__TO-DO ITEM__:
Copy the lines below word for word, starting at the line with "What is the minimum value for train_loss?" and continuing through the end of the rows. Leave the pictures out.

__Data visualization images__:
::::::
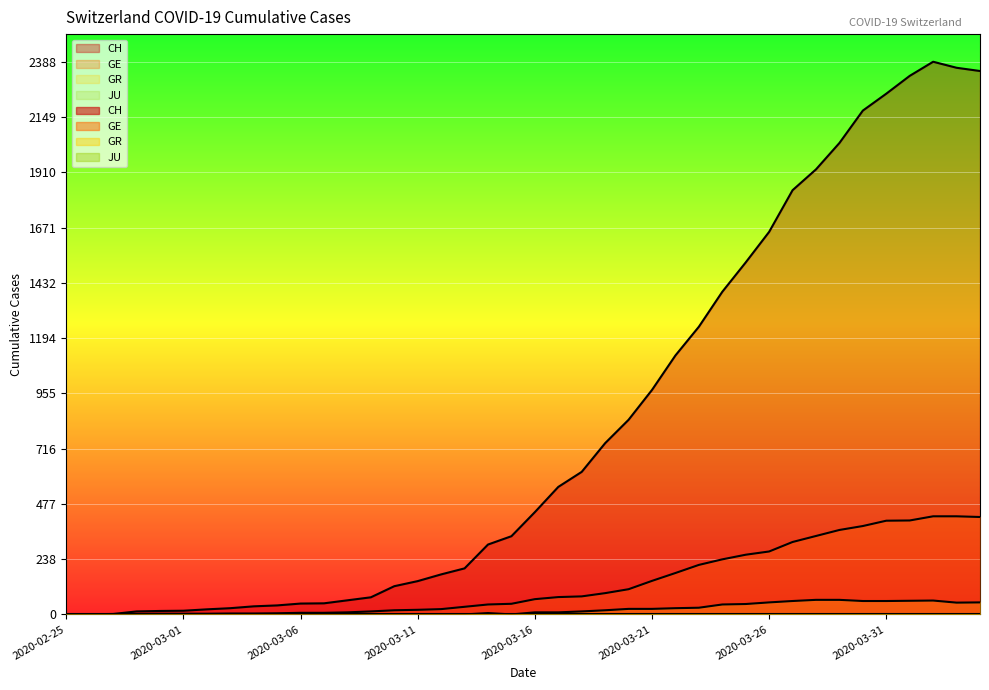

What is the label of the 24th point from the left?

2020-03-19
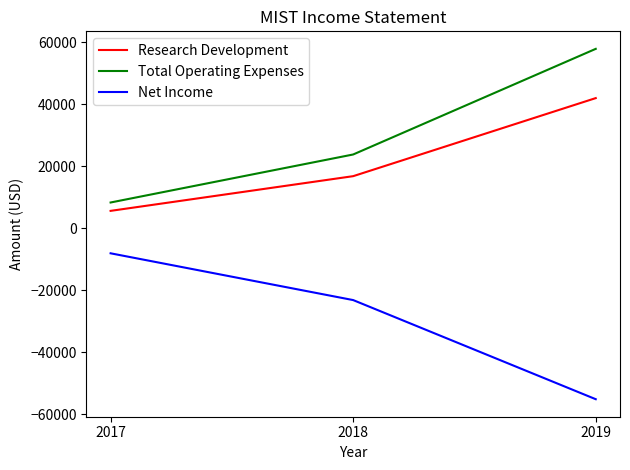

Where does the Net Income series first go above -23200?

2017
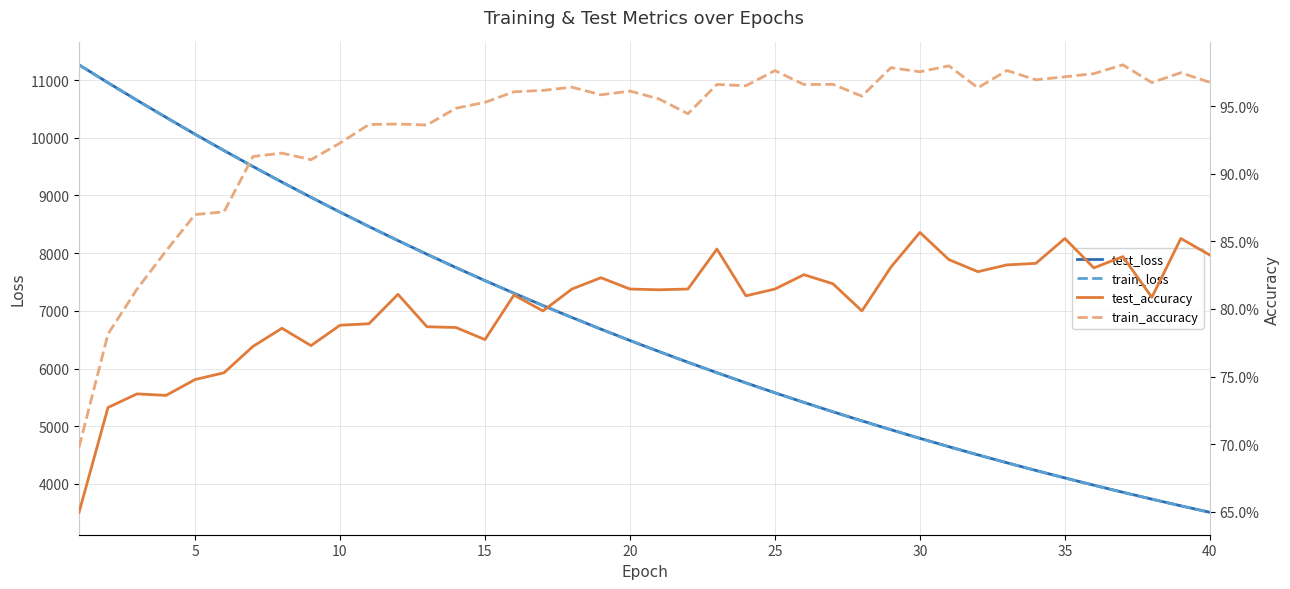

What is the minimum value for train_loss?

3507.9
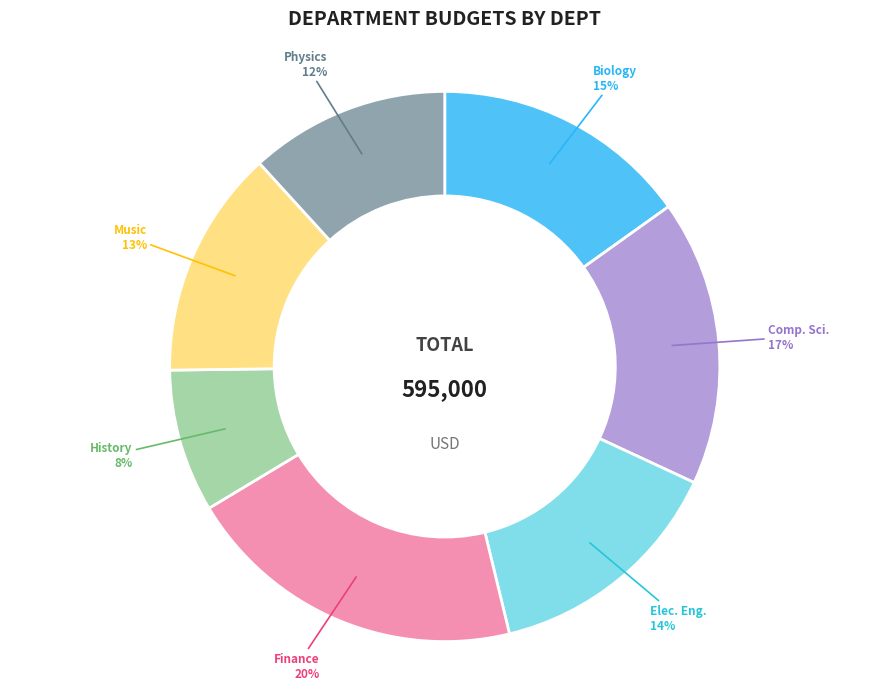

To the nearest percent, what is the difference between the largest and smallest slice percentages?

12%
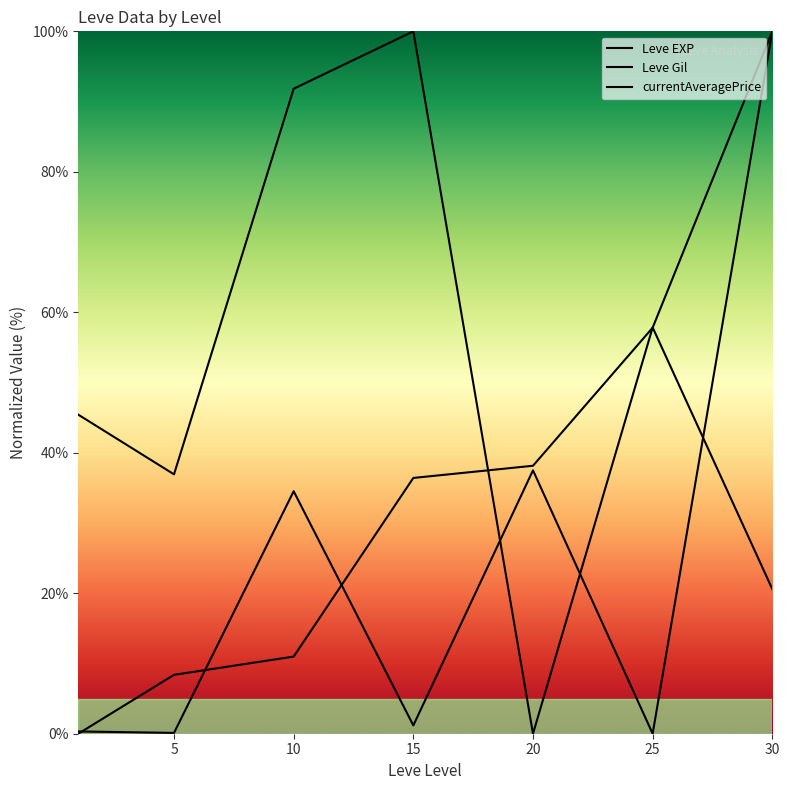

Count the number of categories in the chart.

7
::::::
__ANSWER BELOW__:
What is the minimum value for train_loss?

3507.9

To the nearest percent, what is the difference between the largest and smallest slice percentages?

12%

Count the number of categories in the chart.

7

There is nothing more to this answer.